PROBLEM TO WORK ON.
Quote the data word for word, from the line containing "Qui sommes-nous" through the line containing "En savoir plus", and nothing else.

PROVIDED ENTRIES.
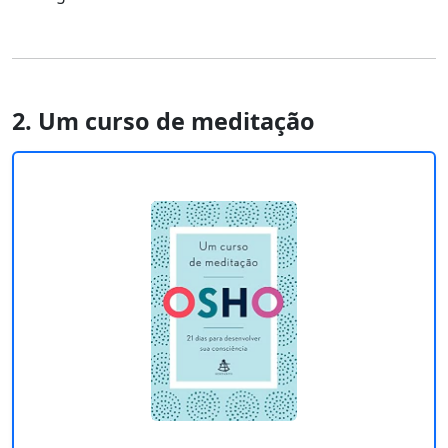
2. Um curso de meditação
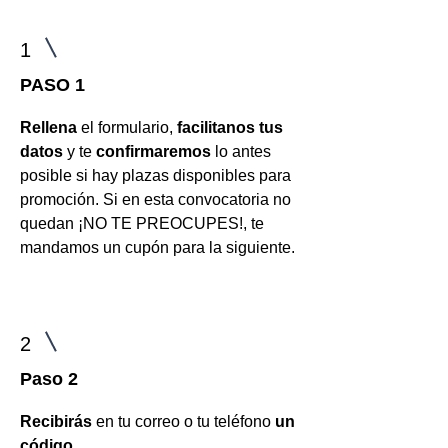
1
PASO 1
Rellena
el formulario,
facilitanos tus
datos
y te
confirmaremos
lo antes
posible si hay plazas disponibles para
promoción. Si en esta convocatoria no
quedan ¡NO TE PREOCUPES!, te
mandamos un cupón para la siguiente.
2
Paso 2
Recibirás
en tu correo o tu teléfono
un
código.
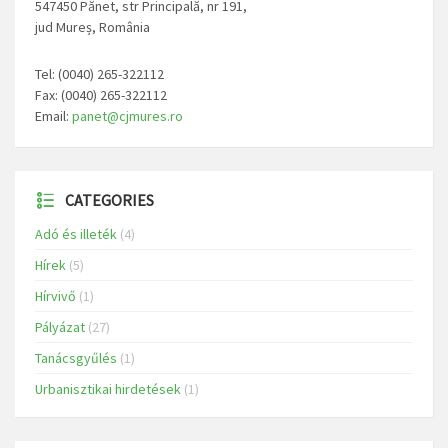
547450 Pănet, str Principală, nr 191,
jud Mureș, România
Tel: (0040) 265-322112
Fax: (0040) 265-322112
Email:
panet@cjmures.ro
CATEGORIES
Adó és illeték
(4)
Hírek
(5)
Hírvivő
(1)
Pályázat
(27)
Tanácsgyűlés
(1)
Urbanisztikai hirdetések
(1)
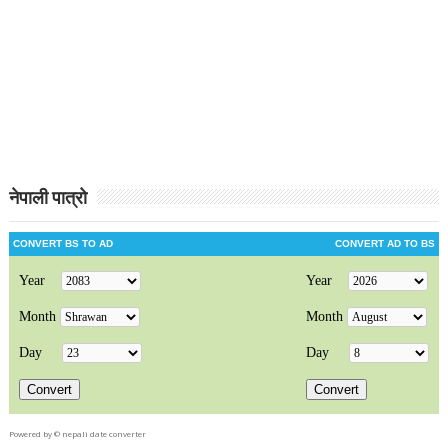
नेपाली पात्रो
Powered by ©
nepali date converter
==
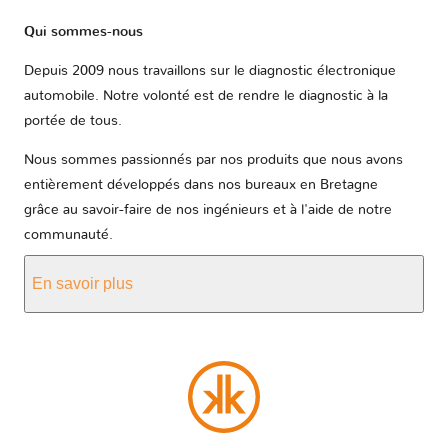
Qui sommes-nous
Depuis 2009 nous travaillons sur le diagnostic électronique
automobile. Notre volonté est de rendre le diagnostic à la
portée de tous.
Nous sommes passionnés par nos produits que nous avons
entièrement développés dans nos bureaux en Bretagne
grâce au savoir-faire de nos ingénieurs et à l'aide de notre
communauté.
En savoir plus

ANSWER AREA.
Qui sommes-nous
Depuis 2009 nous travaillons sur le diagnostic électronique
automobile. Notre volonté est de rendre le diagnostic à la
portée de tous.
Nous sommes passionnés par nos produits que nous avons
entièrement développés dans nos bureaux en Bretagne
grâce au savoir-faire de nos ingénieurs et à l'aide de notre
communauté.
En savoir plus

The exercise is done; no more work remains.